On another note, I wonder what kind of metric could be used to show the "computing", if that's what is happenning, going on in our brains? This could be interesting to compare to the power consumption of the brain, and then the same thing with a computer, or gpt 4.

I'm fairly certain our brains process orders or orders of magnitude more than any computer running today - but that's all biased towards being a human being, and not pure computation, so much of the processing is "wasted" in running muscles and desciphering audio and visuals.


> lets say you have a cellphone sized device that runs on battery power for 24 hours that can support a general intelligence

I can accept that it would be hard to turn off. What I find difficult to accept is that it could exist. What makes you think it could?


You, a general intelligence operate on around 20 watts of power, so we could use that as a base floor. Analog inference is one of the areas being worked on that may massively lower power requirements.


We are also hypermobile generally flexible robots that can run on the occasional pizza.

That doesn’t mean we are anywhere near that level of performance.


OK, sure, in principle, somewhere in the universe, such a thing could arise. Why do you think there's a path to it arising on planet earth within human timescales?


Because humans keep pouring massive amounts of money into making this happen. When you invest dedicated effort in making something happen you greatly increase the probability that it happens. And in this case it is a reinforcing feedback loop.
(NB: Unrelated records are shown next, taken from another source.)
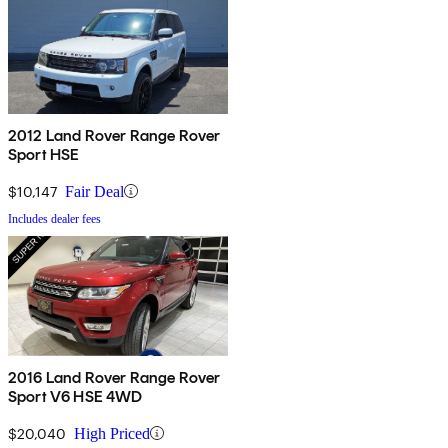
2012 Land Rover Range Rover
Sport HSE
$10,147
Fair Deal
Includes dealer fees
2016 Land Rover Range Rover
Sport V6 HSE 4WD
$20,040
High Priced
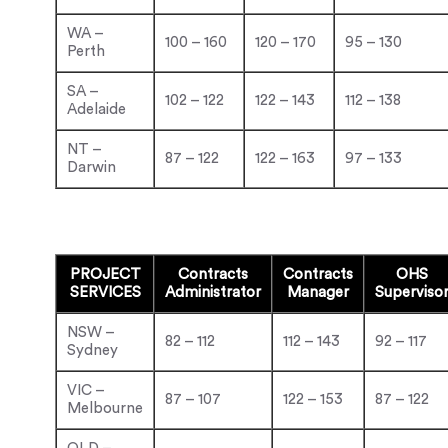
WA –
100 – 160
120 – 170
95 – 130
Perth
SA –
102 – 122
122 – 143
112 – 138
Adelaide
NT –
87 – 122
122 – 163
97 – 133
Darwin
PROJECT
Contracts
Contracts
OHS
SERVICES
Administrator
Manager
Superviso
NSW –
82 – 112
112 – 143
92 – 117
Sydney
VIC –
87 – 107
122 – 153
87 – 122
Melbourne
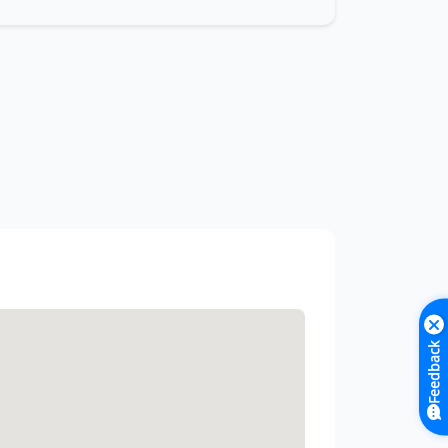
Feedback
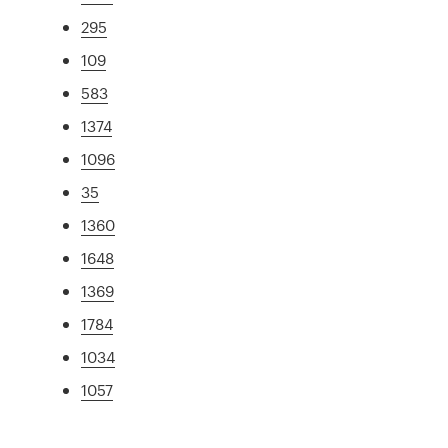
295
109
583
1374
1096
35
1360
1648
1369
1784
1034
1057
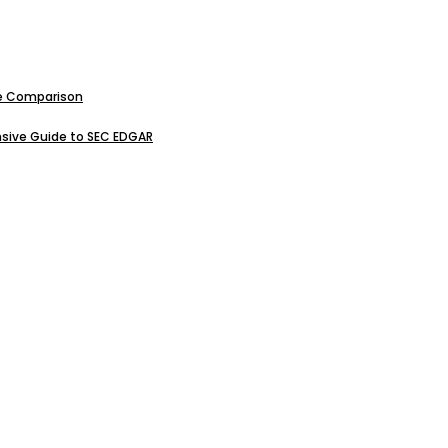
ive Comparison
sive Guide to SEC EDGAR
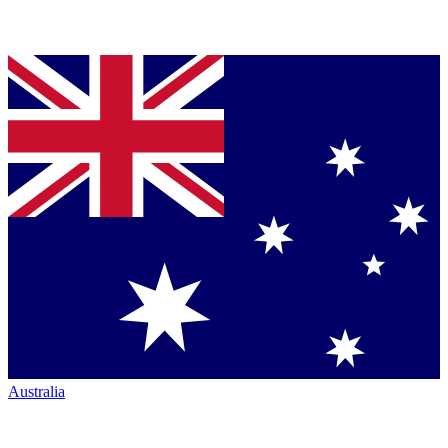
Australia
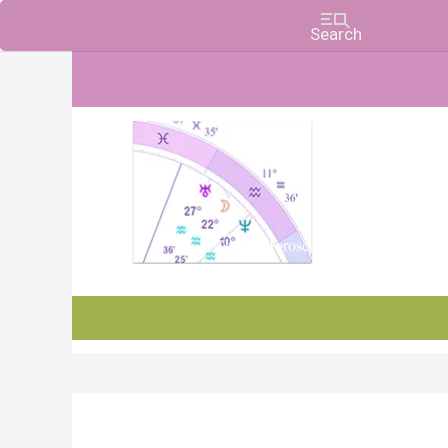
Charts, Horoscopes, and Forecasts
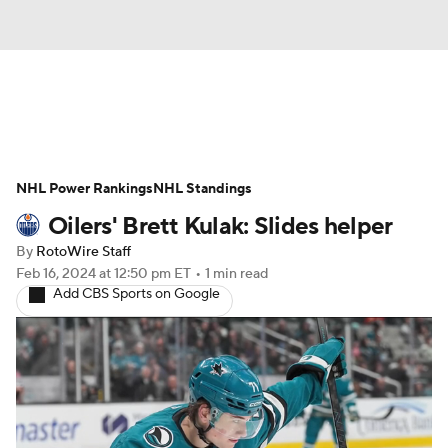
News
Play Now
Rankings
NHL Power Rankings
Projections
NHL Standings
Avg. Draft Positions
Oilers' Brett Kulak: Slides helper
Roster Trends
Stats
Depth Charts
By
RotoWire Staff
Feb 16, 2024
at 12:50 pm ET
•
1 min read
Player News
Player Search
Add CBS Sports on Google
Injury Report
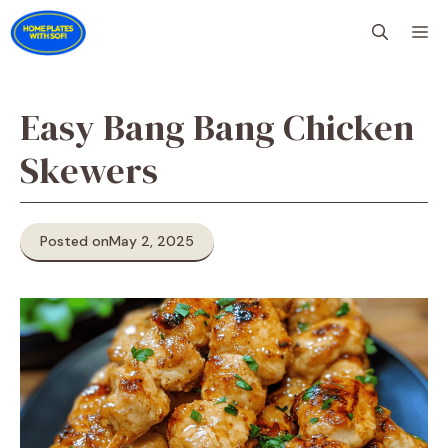
Skip
M
to
content
Easy Bang Bang Chicken
Skewers
Posted on
May 2, 2025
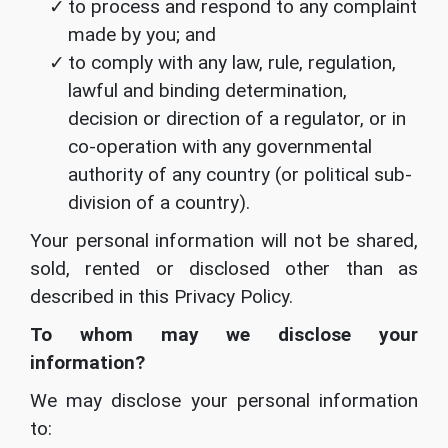
to process and respond to any complaint
made by you; and
to comply with any law, rule, regulation,
lawful and binding determination,
decision or direction of a regulator, or in
co-operation with any governmental
authority of any country (or political sub-
division of a country).
Your personal information will not be shared,
sold, rented or disclosed other than as
described in this Privacy Policy.
To whom may we disclose your
information?
We may disclose your personal information
to:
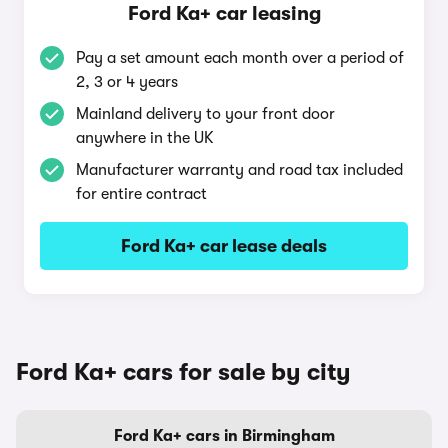
Ford Ka+ car leasing
Pay a set amount each month over a period of
2, 3 or 4 years
Mainland delivery to your front door
anywhere in the UK
Manufacturer warranty and road tax included
for entire contract
Ford Ka+ car lease deals
Ford Ka+ cars for sale by city
Ford Ka+ cars in Birmingham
Better technology begots better technology. Intelligence begots more intelligence.

Evolution has to take a random walk to get where it is, it doesn't necessarily have a goal past continuation, intelligence shortcuts that. It can apply massively iterative efforts towards a goal.


Yeah, but they can't make it happen if it's impossible. If humans poured massive amounts of money into a perpetual motion machine I wouldn't expect it to happen. So what is it that makes you believe that artificial general intelligence is possible to get to at all?


Humans also have an "off switch". It's fail safe as well, they die of dehydration and starvation even if you do nothing. If that's too slow you can just shoot them in the head.